The location, a windowless theatre, featured two socially distanced podiums. We could hear questions coming out of the dark, but could not see who was asking them.
But as any director of a Marvel franchise movie knows, it’s not the size of the budget, it’s the strength of the ideas and the Covid-19 press briefings from the Beehive were that rare thing: appointment viewing. Which isn’t even a thing any more, not since Netflix, anyway.
Under lockdown, with not much to do, the daily stand-ups became a nationwide ritual. The show that everyone watched and dissected and discussed. We tuned into them like an episode of Game of Thrones. In reality, they weren’t that interesting, but the possibility of wildfire kept us glued, especially with the worldwide death toll reaching Battle of Winterfell levels.
We held our breath and collectively exhaled only after mild-mannered director general of health Dr Ashley Bloomfield revealed the numbers. There was March 29, the black day of our first Covid death and the scary first week of April in which 89 new cases were recorded on two days.
Never before has maths meant so much to so many: the days, the numbers, the dollars, the countdown, until finally, our first 0 day on May 4. What a thriller.
We’ve come a long way since Prime Minister Jacinda Ardern announced, with the slightest of dramatic pauses, that “New Zealand is at alert level … two”, but within two days would be at “alert level … four”. Like the day Princess Diana died, I remember where I was. At home, because everyone had been sent there.
We already knew that Ardern was good in a crisis, but her communications degree has again been revealed as her most valuable asset. While international versions of the same show descended into farce, Ardern’s Covid-19 scripts were a mix of hard information, catchphrases and personal messages.
Act like you have Covid-19; team of five million; stay in your bubble; and, of course, be kind.
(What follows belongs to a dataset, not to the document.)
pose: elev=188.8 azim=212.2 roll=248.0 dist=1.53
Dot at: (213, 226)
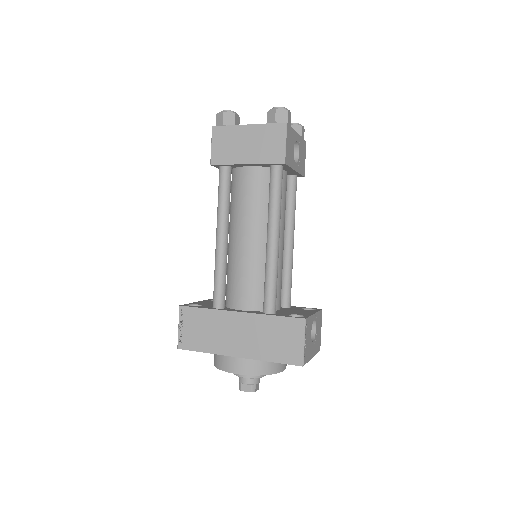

At Easter: “You’ll be pleased to know that we do consider the tooth fairy and the Easter bunny to be essential workers.” On Anzac weekend: “Stay local, reflect on the amazing sacrifices of our forebears.” Finally, on June 8, the 75th day of lockdown: “We want to not just move to level one, we want to stay there”.
Brands have always sought to become part of the culture, but some of these messages have seeped the other way into advertising campaigns – AMI informed us that “a little kindness goes a long way”; Contact Energy saluted hairdressers of New Zealand; Anika Moa urged us to #shopnormal and #bekind at New World.
During the Covid show, Grant “Iron Bank” Robertson made it rain a few times, but it was the civil servant hitherto unknown to 99% of New Zealanders who was Tyrion to Jacinda’s Daenerys (you know, back when she was the people’s champion). Bloomfield was the other person we needed in a national emergency: so reasonable and nerdy, the press pack found he was impossible to bully.
There was that time he couldn’t form a response when asked about “suggestions by some leaders overseas that people should be injecting themselves with bleach”. He’d just been discussing a paper in the New England Journal of Medicine, for God’s sake. He was similarly lost for words when confronted with the 5G conspiracy theory.
But the show ended on Monday, replaced by press releases, and life seems a little bit empty without it. Normal service has been resumed and the folks in the retirement homes can go back to Emmerdale and the Coronation Street repeats.
“I hope this is the last 1pm stand-up,” said Bloomfield on June 9, on the money, as always. It may have been unmissable, but we definitely don’t want a second season.